The sufficient conditions for insolvability of some Diophantine equations of $n$-th degree

TL;DR

This paper establishes sufficient conditions for the insolvability of certain high-degree Diophantine equations involving sums of powers, using elementary methods and properties of prime factorization and Euler's totient function.

Contribution

It provides new criteria for the non-existence of solutions to specific Diophantine equations based on prime decomposition and Euler's totient divisibility conditions.

Findings

No solutions when b < m < p_i^{k_i} under given conditions.

Proves non-solvability of specific equations for n ≥ 3 with prime power factors.

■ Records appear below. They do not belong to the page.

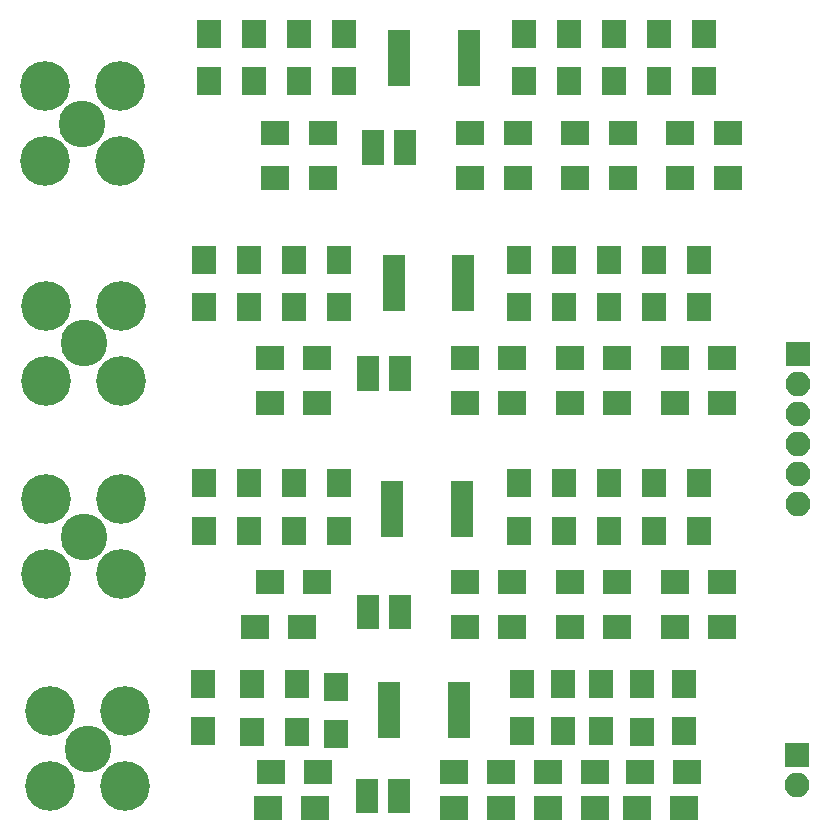
<source format=gbr>
G04 #@! TF.FileFunction,Soldermask,Top*
%FSLAX46Y46*%
G04 Gerber Fmt 4.6, Leading zero omitted, Abs format (unit mm)*
G04 Created by KiCad (PCBNEW 4.0.7) date 12/27/18 16:20:44*
%MOMM*%
%LPD*%
G01*
G04 APERTURE LIST*
%ADD10C,0.100000*%
%ADD11R,2.000000X2.400000*%
%ADD12R,2.400000X2.000000*%
%ADD13C,4.210000*%
%ADD14C,3.956000*%
%ADD15R,2.100000X2.400000*%
%ADD16R,2.400000X2.100000*%
%ADD17R,1.850000X0.850000*%
%ADD18R,1.960000X1.050000*%
%ADD19R,2.100000X2.100000*%
%ADD20O,2.100000X2.100000*%
G04 APERTURE END LIST*
D10*
D11*
X74041000Y-111284000D03*
X74041000Y-115284000D03*
X104521000Y-111284000D03*
X104521000Y-115284000D03*
D12*
X92361000Y-119634000D03*
X96361000Y-119634000D03*
D11*
X96901000Y-111284000D03*
X96901000Y-115284000D03*
X100711000Y-111284000D03*
X100711000Y-115284000D03*
X108331000Y-115284000D03*
X108331000Y-111284000D03*
X74041000Y-96361000D03*
X74041000Y-92361000D03*
X108775500Y-73247500D03*
X108775500Y-77247500D03*
X96901000Y-92361000D03*
X96901000Y-96361000D03*
X74485500Y-77247500D03*
X74485500Y-73247500D03*
D12*
X96361000Y-100711000D03*
X92361000Y-100711000D03*
X96805500Y-81597500D03*
X92805500Y-81597500D03*
D11*
X108331000Y-92361000D03*
X108331000Y-96361000D03*
X104965500Y-73247500D03*
X104965500Y-77247500D03*
X100711000Y-92361000D03*
X100711000Y-96361000D03*
X101155500Y-73247500D03*
X101155500Y-77247500D03*
X104521000Y-92361000D03*
X104521000Y-96361000D03*
X97345500Y-73247500D03*
X97345500Y-77247500D03*
X74295000Y-128302000D03*
X74295000Y-132302000D03*
X107315000Y-132302000D03*
X107315000Y-128302000D03*
X97155000Y-128242000D03*
X97155000Y-132242000D03*
X103905000Y-128242000D03*
X103905000Y-132242000D03*
D12*
X91405000Y-135742000D03*
X95405000Y-135742000D03*
D11*
X100655000Y-128242000D03*
X100655000Y-132242000D03*
D13*
X57230000Y-130567000D03*
D14*
X60405000Y-133742000D03*
D13*
X63580000Y-130567000D03*
X57230000Y-136917000D03*
X63580000Y-136917000D03*
X56896000Y-112649000D03*
D14*
X60071000Y-115824000D03*
D13*
X63246000Y-112649000D03*
X56896000Y-118999000D03*
X63246000Y-118999000D03*
X56896000Y-96266000D03*
D14*
X60071000Y-99441000D03*
D13*
X63246000Y-96266000D03*
X56896000Y-102616000D03*
X63246000Y-102616000D03*
X56769000Y-77660500D03*
D14*
X59944000Y-80835500D03*
D13*
X63119000Y-77660500D03*
X56769000Y-84010500D03*
X63119000Y-84010500D03*
D15*
X70231000Y-115284000D03*
X70231000Y-111284000D03*
D16*
X78581000Y-123444000D03*
X74581000Y-123444000D03*
D15*
X77851000Y-115284000D03*
X77851000Y-111284000D03*
D16*
X92361000Y-123444000D03*
X96361000Y-123444000D03*
X105251000Y-123444000D03*
X101251000Y-123444000D03*
X75851000Y-119634000D03*
X79851000Y-119634000D03*
X105251000Y-119634000D03*
X101251000Y-119634000D03*
D15*
X112141000Y-111284000D03*
X112141000Y-115284000D03*
D16*
X114141000Y-119634000D03*
X110141000Y-119634000D03*
X114141000Y-123444000D03*
X110141000Y-123444000D03*
D15*
X81661000Y-111284000D03*
X81661000Y-115284000D03*
X112141000Y-96361000D03*
X112141000Y-92361000D03*
X82105500Y-73247500D03*
X82105500Y-77247500D03*
D16*
X75851000Y-100711000D03*
X79851000Y-100711000D03*
X76295500Y-81597500D03*
X80295500Y-81597500D03*
D15*
X77851000Y-96361000D03*
X77851000Y-92361000D03*
D16*
X101695500Y-81597500D03*
X105695500Y-81597500D03*
X92361000Y-104521000D03*
X96361000Y-104521000D03*
X105251000Y-104521000D03*
X101251000Y-104521000D03*
D15*
X70675500Y-77247500D03*
X70675500Y-73247500D03*
X78295500Y-77247500D03*
X78295500Y-73247500D03*
D16*
X101251000Y-100711000D03*
X105251000Y-100711000D03*
X80295500Y-85407500D03*
X76295500Y-85407500D03*
X79851000Y-104521000D03*
X75851000Y-104521000D03*
X110585500Y-85407500D03*
X114585500Y-85407500D03*
D15*
X70231000Y-92361000D03*
X70231000Y-96361000D03*
D16*
X110141000Y-104521000D03*
X114141000Y-104521000D03*
D15*
X112585500Y-77247500D03*
X112585500Y-73247500D03*
D16*
X105695500Y-85407500D03*
X101695500Y-85407500D03*
X114141000Y-100711000D03*
X110141000Y-100711000D03*
X114585500Y-81597500D03*
X110585500Y-81597500D03*
D15*
X81661000Y-92361000D03*
X81661000Y-96361000D03*
D16*
X92805500Y-85407500D03*
X96805500Y-85407500D03*
D15*
X81405000Y-128492000D03*
X81405000Y-132492000D03*
D16*
X75905000Y-135742000D03*
X79905000Y-135742000D03*
D15*
X78105000Y-132302000D03*
X78105000Y-128302000D03*
X110905000Y-128242000D03*
X110905000Y-132242000D03*
D16*
X79655000Y-138742000D03*
X75655000Y-138742000D03*
X110905000Y-138742000D03*
X106905000Y-138742000D03*
X91405000Y-138742000D03*
X95405000Y-138742000D03*
X111155000Y-135742000D03*
X107155000Y-135742000D03*
X103405000Y-138742000D03*
X99405000Y-138742000D03*
X103405000Y-135742000D03*
X99405000Y-135742000D03*
D15*
X70155000Y-128242000D03*
X70155000Y-132242000D03*
D17*
X86201000Y-111534000D03*
X86201000Y-112184000D03*
X86201000Y-112834000D03*
X86201000Y-113484000D03*
X86201000Y-114134000D03*
X86201000Y-114784000D03*
X86201000Y-115434000D03*
X92101000Y-115434000D03*
X92101000Y-114784000D03*
X92101000Y-114134000D03*
X92101000Y-113484000D03*
X92101000Y-112834000D03*
X92101000Y-112184000D03*
X92101000Y-111534000D03*
D18*
X84121000Y-121224000D03*
X84121000Y-122174000D03*
X84121000Y-123124000D03*
X86821000Y-123124000D03*
X86821000Y-121224000D03*
X86821000Y-122174000D03*
D17*
X86331000Y-92411000D03*
X86331000Y-93061000D03*
X86331000Y-93711000D03*
X86331000Y-94361000D03*
X86331000Y-95011000D03*
X86331000Y-95661000D03*
X86331000Y-96311000D03*
X92231000Y-96311000D03*
X92231000Y-95661000D03*
X92231000Y-95011000D03*
X92231000Y-94361000D03*
X92231000Y-93711000D03*
X92231000Y-93061000D03*
X92231000Y-92411000D03*
X86775500Y-73297500D03*
X86775500Y-73947500D03*
X86775500Y-74597500D03*
X86775500Y-75247500D03*
X86775500Y-75897500D03*
X86775500Y-76547500D03*
X86775500Y-77197500D03*
X92675500Y-77197500D03*
X92675500Y-76547500D03*
X92675500Y-75897500D03*
X92675500Y-75247500D03*
X92675500Y-74597500D03*
X92675500Y-73947500D03*
X92675500Y-73297500D03*
D18*
X84121000Y-101031000D03*
X84121000Y-101981000D03*
X84121000Y-102931000D03*
X86821000Y-102931000D03*
X86821000Y-101031000D03*
X86821000Y-101981000D03*
X84565500Y-81917500D03*
X84565500Y-82867500D03*
X84565500Y-83817500D03*
X87265500Y-83817500D03*
X87265500Y-81917500D03*
X87265500Y-82867500D03*
D17*
X85955000Y-128542000D03*
X85955000Y-129192000D03*
X85955000Y-129842000D03*
X85955000Y-130492000D03*
X85955000Y-131142000D03*
X85955000Y-131792000D03*
X85955000Y-132442000D03*
X91855000Y-132442000D03*
X91855000Y-131792000D03*
X91855000Y-131142000D03*
X91855000Y-130492000D03*
X91855000Y-129842000D03*
X91855000Y-129192000D03*
X91855000Y-128542000D03*
D18*
X84055000Y-136792000D03*
X84055000Y-137742000D03*
X84055000Y-138692000D03*
X86755000Y-138692000D03*
X86755000Y-136792000D03*
X86755000Y-137742000D03*
D19*
X120586500Y-100330000D03*
D20*
X120586500Y-102870000D03*
X120586500Y-105410000D03*
X120586500Y-107950000D03*
X120586500Y-110490000D03*
X120586500Y-113030000D03*
D19*
X120459500Y-134302500D03*
D20*
X120459500Y-136842500D03*
M02*

</source>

Uses elementary methods to derive insolubility results without advanced techniques.

Abstract

The sufficient conditions for insolvability of the Diophantine equation $\sum_{i=1}^{m}x_i^{n}=bc^{n}$ ($n, m \geq 2$, $b, c\in \mathbb{N}$) in nonnegative integers are obtained for the case where the canonical decomposition of the number $c$ consists of powers of primes $p_i$ which satisfy the condition $\varphi(p_i^{k_i})\mid n$ ($p_i^{k_i }\geq 3)$ for some natural numbers $k_i$ $(i=1,2,\ldots ,l)$; $\varphi(x)$ is the Euler's totient function. Moreover, it is proved that if $b< m< p_i^{k_i}$ $(i=1,2,\ldots ,l)$, then this equation has no solution with natural components $x_1,x_2,\ldots ,x_m$. Besides, applying only elementary methods, it is proved that the Diophantine equation $x_1^n+x_2^n=(p^{s} p_1^{s_1} p_2^{s_2}\ldots p_l^{s_l})^{n}$ (with nonnegative integers $s$, $s_i$ $(i=1,2,..,l)$) has no solution with natural components if $n\geq 3$, $p$ is a prime number, while $p_i$ is a prime such that there is a natural number $k_i$ with $\varphi(p_i^{k_i})\mid n$ $(p_i^{k_i}\geq 3)$.